ABSTRACT

It is often assumed that it is a well established principle in English law that consent (in the sense of assent or agreement) needs to be obtained before an adult, mentally competent patient can be lawfully treated by a doctor or health professional. Indeed, it is a commonplace that textbooks on medical law, family law and tort law often begin expositions of the law relating to consent with a reference or quotation from the 1914 American case decided by Cardozo J wherein he said: ‘Every human being of adult years and sound mind has a right to determine what shall be done with his own body …’ (see Schloendorff v Society of New York Hospital, 105 NE 92 9 (NY, 1914)).
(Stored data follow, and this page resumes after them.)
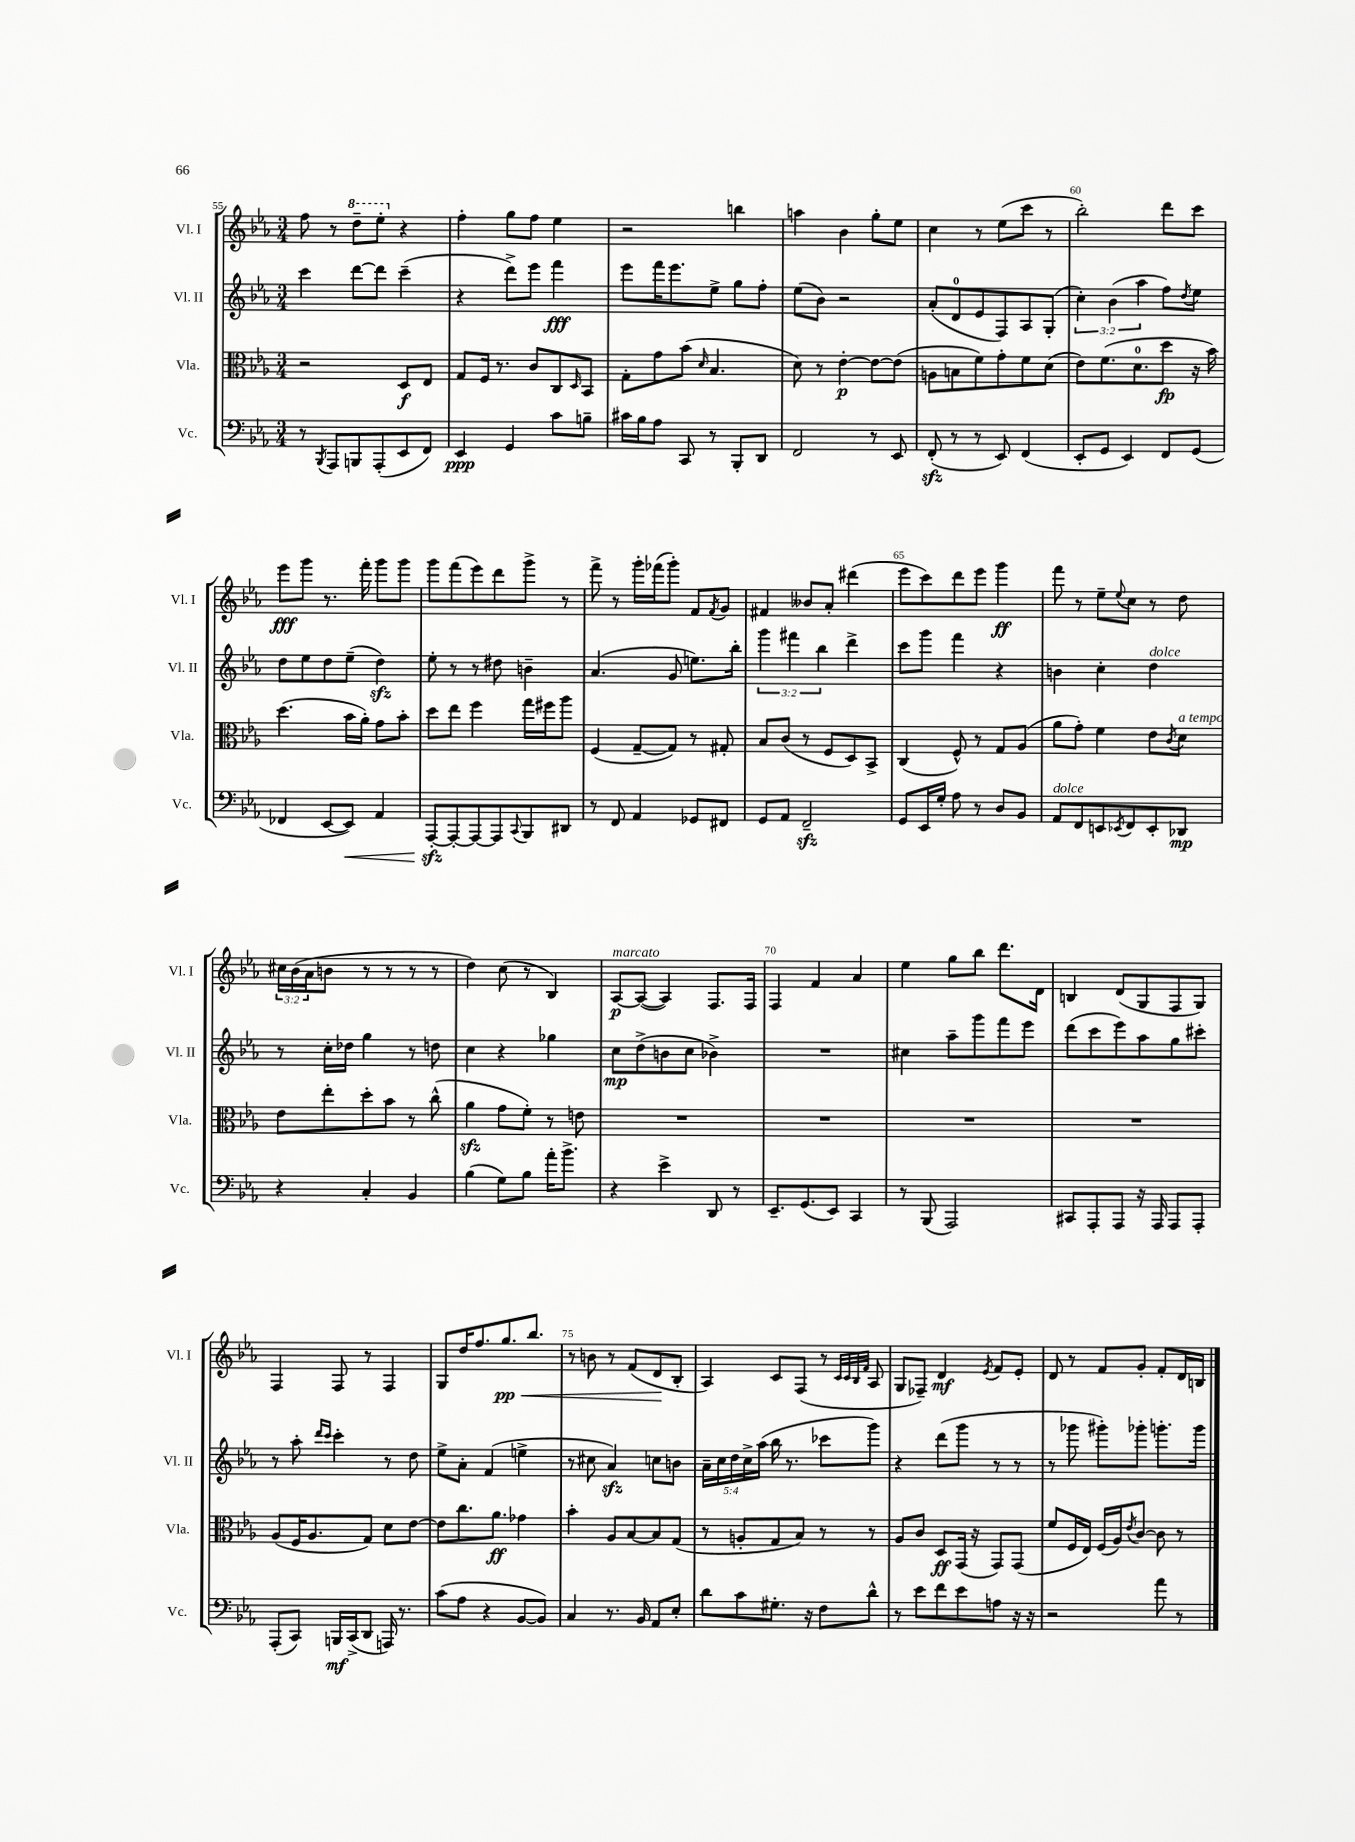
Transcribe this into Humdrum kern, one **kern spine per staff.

**kern	**kern	**kern	**kern
*staff4	*staff3	*staff2	*staff1
*clefF4	*clefC3	*clefG2	*clefG2
*k[b-e-a-]	*k[b-e-a-]	*k[b-e-a-]	*k[b-e-a-]
*M3/4	*M3/4	*M3/4	*M3/4
8r	2r	4ccc\	8ff\
8qBBB-/	.	.	.
8AAA-/L	.	.	8r
8BBB/	.	[8ddd\L	8ddd~\L
(8AAA-'/	.	8ddd\]J	8eee-'\J
8EE-/	8D/L	(4ccc~\	4r
8FF/J)	8E-/J	.	.
=	=	=	=
4EE-/	8G/L	4r	4ff'\
.	16F/Jk	.	.
.	8.r	.	.
4GG/	.	8ddd^\L)	8gg\L
.	8c/L	8eee-\J	8ff\J
8c\L	8C/	4fff\	4ee-\
.	16qqD/	.	.
8B~\J	8BB-/J	.	.
=	=	=	=
16c#\LL	8G'\L	8eee-\L	2r
16B-\J	.	.	.
8A-\J	8g\	16fff\K	.
.	.	8.eee-\	.
8CC/	(8b-\J	.	.
.	16qqd/	.	.
8r	4.B-/	8ee-^\J	.
8BBB-'/L	.	8gg\L	4bb\
8DD/J	.	8ff'\J	.
=	=	=	=
2FF/	8d\)	(8ee-\L	4aa\
.	8r	8b-\J)	.
.	[4e-'\	2r	4b-\
8r	8e-\_L	.	8gg'\L
8EE-/	(8e-\]J	.	8ee-\J
=	=	=	=
(8FF'/	8A\L	(8a-'/L	4cc\
8r	8B\	8d/	.
8r	8f\)	8e-/	8r
8EE-/)	8g'\	8F/)	(8ee-\L
(4FF/	8f\	8A-/	8ccc\J
.	(8d\J	(8G'/J	8r
=	=	=	=
8EE-'/L	8e-\L)	6cc'\)	2bb-'\)
8GG/J	(8.f\	.	.
.	.	(6b-\	.
4EE-/)	.	.	.
.	8.d\	.	.
.	.	6aa-\	.
8FF/L	8dd\J	8ff\L)	8ddd\L
.	.	8qdd/	.
(8GG/J	16r	8ee-\J	8ccc\J
.	16b-\)	.	.
=	=	=	=
4FF-/	(4.dd\	8dd\L	8eee-\L
.	.	8ee-\	8ggg\J
[8EE-/L	.	8dd\	8.r
8EE-/]J)	16b-\LL	(8ee-~\J	.
.	16a-'\JJ)	.	16fff'\
4AA-/	8g\L	4dd\)	8ggg\L
.	8b-'\J	.	8ggg\J
=	=	=	=
[8AAA-'/L	8dd\L	8ee-'\	8ggg\L
8AAA-'/_	8ee-\J	8r	(8fff\
8AAA-/_	4ff\	8r	8eee-\)
8AAA-/]	.	8dd#\	8ddd\
8qqCC/	.	.	.
8BBB-/	16gg\LL	4b~\	8ggg^\J
.	16ff#\J	.	.
8DD#/J	8aa-\J	.	8r
=	=	=	=
8r	(4F/	(4.a-/	8fff^\
8FF/	.	.	8r
4AA-/	[8G~/L	.	16ggg'\LL
.	.	.	(16fff-\J
.	8G/]J)	8g/	8ggg'\J)
8GG-/L	8r	8.ee\L)	8f/L
.	.	.	8qf/
8FF#/J	8G#'/	.	8g/J
.	.	16bb-'\Jk	.
=	=	=	=
8GG/L	8B-/L	6ggg\	4f#/
8AA-/J	(8c/J	.	.
.	.	6fff#\	.
2FF~/	8r	.	8b--/L
.	.	6bb-\	.
.	8F/L	.	8a-'/J
.	8D/)	4ddd^\	(4ddd#\
.	8BB-^/J	.	.
=	=	=	=
8GG/L	(4C/	8ccc\L	8eee-\L
16EE-/L	.	8ggg\J	8ccc\)
16G'/JJ	.	.	.
8A-\	8F^^/)	4fff\	8ddd\
8r	8r	.	8eee-\J
8D/L	8G/L	4r	4ggg\
8BB-/J	(8A-/J	.	.
=	=	=	=
8AA-/L	8a-\L	4b\	8fff\
8FF/	8g'\J)	.	8r
8EE/	4f\	4cc'\	8ee-~\L
8qEE-/	.	.	8qqee-/
8FF/	.	.	8cc\J
8EE-'/	8e-\L	4dd\	8r
.	8qc/	.	.
8DD-/J	8d\J	.	8dd\
=	=	=	=
4r	8e-\L	8r	24cc#\LL
.	.	.	(24b-\
.	.	.	24a-\J
.	8ee-'\	16cc'\LL	8b\J
.	.	16dd-\JJ	.
4C'/	8dd'\	4gg\	8r
.	8b-\J	.	8r
4BB-/	8r	8r	8r
.	(8cc^^\	8dd\	8r
=	=	=	=
(4B-\	4a-\	4cc\	4dd\)
8G\L)	8g\L	4r	(8cc\
8B-\J	8f'\J)	.	8r
16a-'\LK	8r	4gg-\	4B-/)
8.b-^\J	.	.	.
.	8e\	.	.
=	=	=	=
4r	2.r	8cc\L	[8A-/L
.	.	(8dd^\	(8A-/_J
4e-^\	.	8b\	4A-/])
.	.	8cc\J	.
8DD/	.	4b-^\)	8.F/L
8r	.	.	.
.	.	.	16F/Jk
=	=	=	=
8.EE-~/L	2.r	2.r	4F/
(8.GG/	.	.	.
.	.	.	4f/
8EE-/J)	.	.	.
4CC/	.	.	4a-/
=	=	=	=
8r	2.r	4cc#\	4ee-\
(8BBB-/	.	.	.
2AAA-/)	.	8aa-~\L	8gg\L
.	.	8ggg\	8bb-\J
.	.	8fff\	8.ddd\L
.	.	8eee-\J	.
.	.	.	16d\Jk
=	=	=	=
8CC#/L	2.r	(8ddd\L	4B/
8AAA-'/	.	8ccc\	.
8AAA-/J	.	8eee-\)	(8d/L
16r	.	8aa-\	8G/
16AAA-/	.	.	.
8AAA-/L	.	8gg\	8F/
8AAA-'/J	.	8ccc#'\J	8G/J)
=	=	=	=
(8AAA-'/L	(8A-/L	8r	4F/
8CC/J)	16F/K	8aa-'\	.
.	8.A-/	.	.
.	.	16qqddd/LL	.
.	.	16qqccc/JJ	.
16BBB/LL	.	4ccc'\	8F/
(16CC^/J	.	.	.
8DD/J	8G/J)	.	8r
16AAA/)	8d\L	8r	4F/
8.r	.	.	.
.	[8e-\J	8dd\	.
=	=	=	=
(8c\L	8e-\]L	8ee-^\L	8G/L
8A-\J	8.cc\	8a-'\J	16dd/K
.	.	.	8.ff/
4r	.	(4f/	.
.	8.a-\J	.	.
.	.	.	8.gg/
[8BB-/L	4g-\	4ee^\	.
.	.	.	8.bb-/J
8BB-/]J)	.	.	.
=	=	=	=
4C/	4b-'\	8r	8r
.	.	8cc#\	8b\
8.r	8A-/L	4a-/)	8r
.	[8B-/	.	(8f/L
16BB-/	.	.	.
8AA-/L	8B-/]	8cc\L	8d/
8E-'/J	(8G/J	8b\J	8B-'/J
=	=	=	=
8d\L	8r	20a-~\LL	4A-/)
.	.	20cc\	.
.	.	20dd\	.
8c\	8A'/L	.	.
.	.	20cc^\	.
.	.	(20aa-\JJ	.
8.G#'\J	8G/	16bb-\	8c/L
.	.	8.r	.
.	8B-/J)	.	(8F/J
16r	.	.	.
8F\L	8r	8ccc-\L	8r
.	.	.	32qqc/LLL
.	.	.	32qqc/
.	.	.	32qqB-/
.	.	.	32qqf/JJJ
8d^^\J	8r	8ggg\J)	8A-/
=	=	=	=
8r	8A-/L	4r	8G/L
8e-\L	8c/J	.	8F-~/J)
8f\	8D/L	(8ddd\L	4d/
8e-\	(16GG/Jk	8ggg\J	.
.	16r	.	.
.	.	.	8qe-/
8A\J	8GG/L)	8r	8f/L
16r	(8GG/J	8r	8e-'/J
16r	.	.	.
=	=	=	=
2r	8f/L	8r	8d/
.	16F/L	8ggg-\	8r
.	16E-/JJ)	.	.
.	(16F/LL	8ggg#'\L)	8f/L
.	16A-/J)	.	.
.	8qe-/	.	.
.	[8c/J	8ggg-'\J	8g'/J
8a-\	8c\]	8.ggg'\L	8f'/L
8r	8r	.	16d/L
.	.	16ggg\Jk	16B/JJ
==	==	==	==
*-	*-	*-	*-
This case is often seen as heralding the development of the doctrine of ‘informed consent’ in the USA, although the seeds of the doctrine properly so called were sown in the USA from around 1957 in Salgo v Leland Stanford Jr University Board of Trustees, 154 Cal App 2d 560, 317 P 2d 170 (1957) (for a full discussion of the American developments, see Chapter 10 of this book). But, as far as the English rules on judicial precedent are concerned, Schloendorff is an American case and is, therefore, not binding on English courts and remains only of ‘persuasive’ authority, although it is still cited frequently in many textbooks on English medical law. So, how has the notion or version of ‘informed consent’ to medical treatment become part of English law?